Let $X = \sum_{i=1}^n{X_i}$, for Bernoulli random variables $X_i$ which are not necessarily independent. However, assume that conditioned on any possible values for the other variables, the probability that $X_i = 1$ is at most $p$.
I would like to say that if $Y = Y_i$ is the sum of $n$ independent Bernoulli variables with $\Pr(Y_i = 1)=p$, then for any $q>p$, $$ \Pr(X>qn) \leq \Pr(Y>qn). $$ However, I don't know how to justify this. Is it true? What's the proof?
A guy at my office solved this one for me, and I thought I'd post the answer, since it seems like a useful technique. The idea is to couple $X$ and $Y$ by presenting both as functions of the same random process.
First, note that the values of $q_i(x_1, ... ,x_{i-1}):=\Pr(X_i=1 | X_1 = x_1, ... ,X_{i-1} = x_{i-1})$ for $1\leq i \leq n$ and $x_j \in \{0,1\}$ for $j < i$ describe the distribution of $X$ uniquely, since for any $x_1, ... ,x_n \in \{0,1\}$ we have $$ \Pr(X_1 = x_1, ... ,X_n = x_n) = \prod_{i=1}^n{\Pr(X_i=x_i|X_1 = x_1, ... ,X_{i-1}=x_{i-1})}. $$ Now let $U_1, ... ,U_n$ be i.i.d. continuous random variables that are uniformly distributed on the interval $[0,1]$. Set $Y_i$ to be the indicator variable of the event that $U_i\leq p$, and define $X$ as follows. Set $X_1$ to be the indicator variable that $U_1 \leq q_1$, and inductively set $X_i$ to be the indicator variable of the event that $U_i \leq q_i(X_1, ... ,X_{i-1})$. It is easy to see that $X$ and $Y$ thus defined have the distribution we wanted. It is also immediate that $Y_i \geq X_i$ for every $i$, since $q_i$ is always at most $p$. Therefore $\Pr(Y\geq qn)\geq\Pr(X \geq qn)$ for any $q \in (0,1)$.
Here is a bound of this flavor. Hope this helps.

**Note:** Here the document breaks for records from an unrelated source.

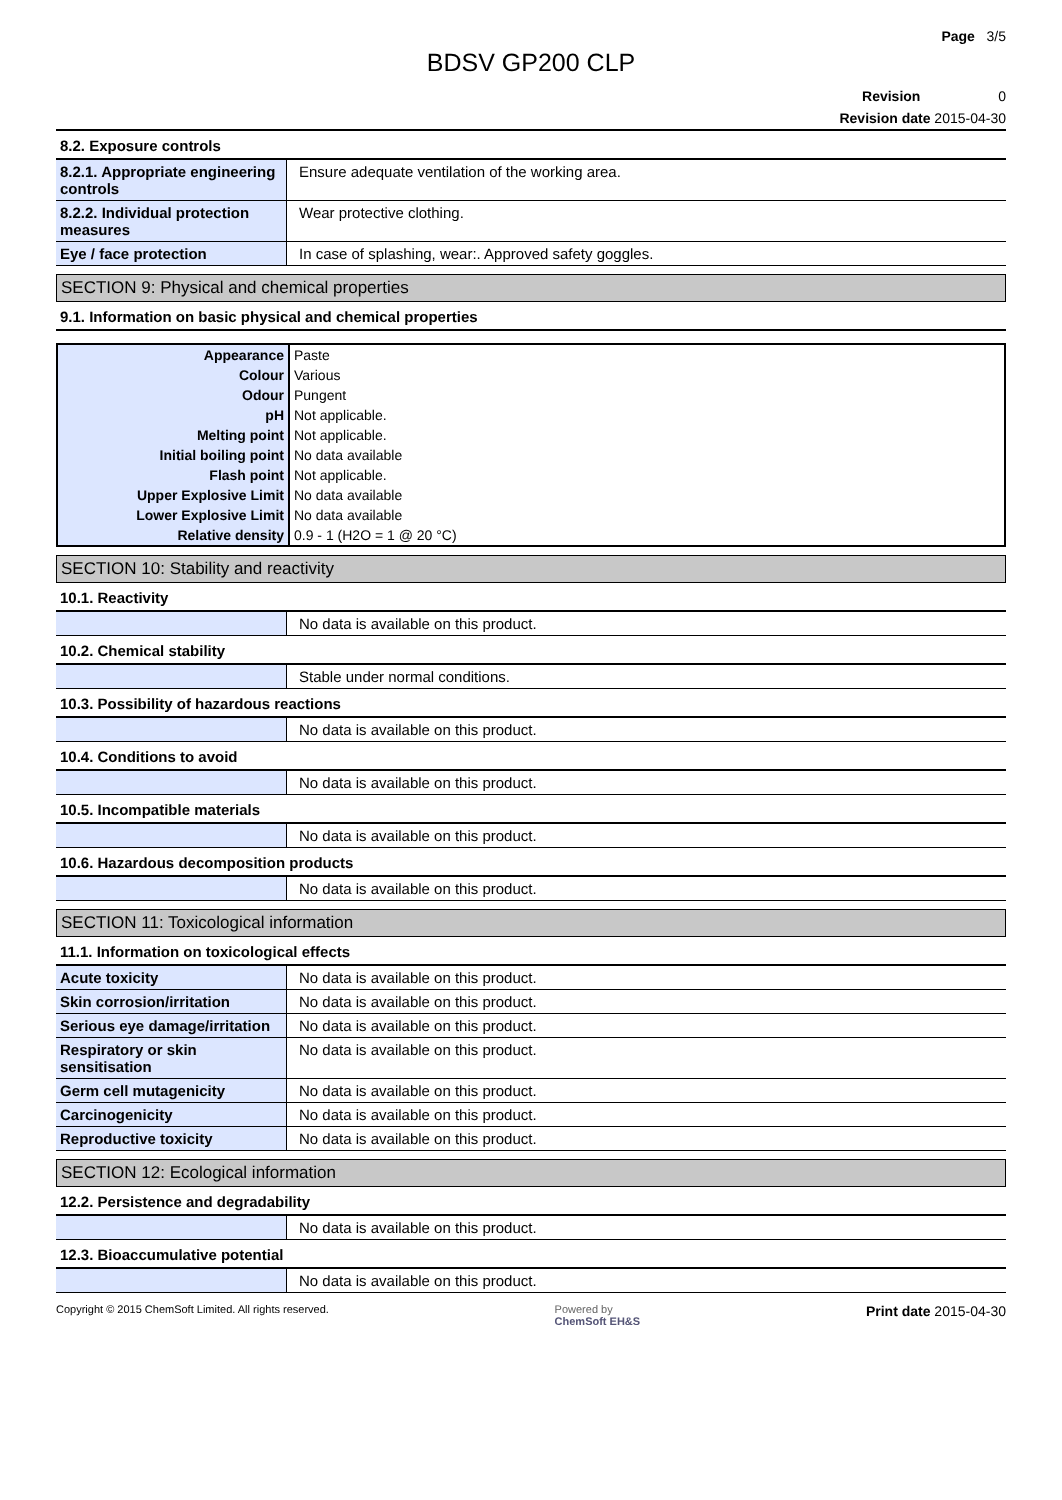Page 3/5
BDSV GP200 CLP
Revision 0
Revision date 2015-04-30
| 8.2. Exposure controls | |
| 8.2.1. Appropriate engineering controls | Ensure adequate ventilation of the working area. |
| 8.2.2. Individual protection measures | Wear protective clothing. |
| Eye / face protection | In case of splashing, wear:. Approved safety goggles. |
SECTION 9: Physical and chemical properties
| 9.1. Information on basic physical and chemical properties |
| Appearance | Paste |
| Colour | Various |
| Odour | Pungent |
| pH | Not applicable. |
| Melting point | Not applicable. |
| Initial boiling point | No data available |
| Flash point | Not applicable. |
| Upper Explosive Limit | No data available |
| Lower Explosive Limit | No data available |
| Relative density | 0.9 - 1 (H2O = 1 @ 20 °C) |
SECTION 10: Stability and reactivity
| 10.1. Reactivity | |
| | No data is available on this product. |
| 10.2. Chemical stability | |
| | Stable under normal conditions. |
| 10.3. Possibility of hazardous reactions | |
| | No data is available on this product. |
| 10.4. Conditions to avoid | |
| | No data is available on this product. |
| 10.5. Incompatible materials | |
| | No data is available on this product. |
| 10.6. Hazardous decomposition products | |
| | No data is available on this product. |
SECTION 11: Toxicological information
| 11.1. Information on toxicological effects | |
| Acute toxicity | No data is available on this product. |
| Skin corrosion/irritation | No data is available on this product. |
| Serious eye damage/irritation | No data is available on this product. |
| Respiratory or skin sensitisation | No data is available on this product. |
| Germ cell mutagenicity | No data is available on this product. |
| Carcinogenicity | No data is available on this product. |
| Reproductive toxicity | No data is available on this product. |
SECTION 12: Ecological information
| 12.2. Persistence and degradability | |
| | No data is available on this product. |
| 12.3. Bioaccumulative potential | |
| | No data is available on this product. |
Copyright © 2015 ChemSoft Limited. All rights reserved.
Powered by
ChemSoft EH&S
Print date 2015-04-30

For each $k\ge 0$, the probability of an event of the form $\{X_1 =x_1,X_2=x_2,\dots,X_n=x_n\}$ where $x_i \in \{0,1\}$ and $\sum_{i=1}^n x_i = k$ has probability bounded above by $p^k$. This follows from the assumption by induction.
Let $S^X_n = \sum_{i\le n} X_i$. Then by the union bound,
$$P(S^X_n\ge k) \le \sum_{k\le j \le n} \binom{n}{j} p^j.$$
Now let $(Y_i:i\ge 1)$ be IID Bernoulli with mean $r=\frac{p}{1+p}\in (0,\frac 12)$, and let $S^Y_n =\sum_{i\le n} Y_i$. Observe that $p=\frac{r}{1-r}$. Then
\begin{align*}
P(S^X_n \ge k) &\le \sum_{k\le j \le n} \binom{n}{j}p^j \\
& = \sum_{k\le j \le n} \binom{n}{j} (\frac{r}{1-r})^j \\
& =(1-r)^{-n} \sum_{k\le j \le n} \binom{n}{j} (1-r)^{n-j} r^j \\
& = (1-r)^{-n} P(S^Y_n \ge k)\quad (*)
\end{align*}
This is true for any $k$, and you would normally choose $k=k(n)$. As can be seen from standard large deviations, the bound $(*)$ is not trivial (i.e. strictly less than $1$), provided $k=k(n)\ge cn$ where $c\in (0,1)$ depends on $r$ (note we excluded the trivial case $c=1$ for which the bound is trivially nontrivial...)
To find the smallest $c$, recall from large deviations that the rate function for Bernoulli with mean $r$ is $I(c) = c\ln \frac{r}{c}+(1-c)\ln \frac{1-r}{1-c}$, and so
$$ P(S^Y_n \ge \lceil cn \rceil)\le e^{-n I(c)},$$
and so the bound $(*)$ is non-trivial if $I(c)>\ln \frac{1}{1-r}$ (there exists such $c\in (0,1)$ because $I$ is continuous on this interval and $\lim_{c\nearrow 1} I(c) = \ln \frac {1}{r} > \ln \frac{1}{1-r}$.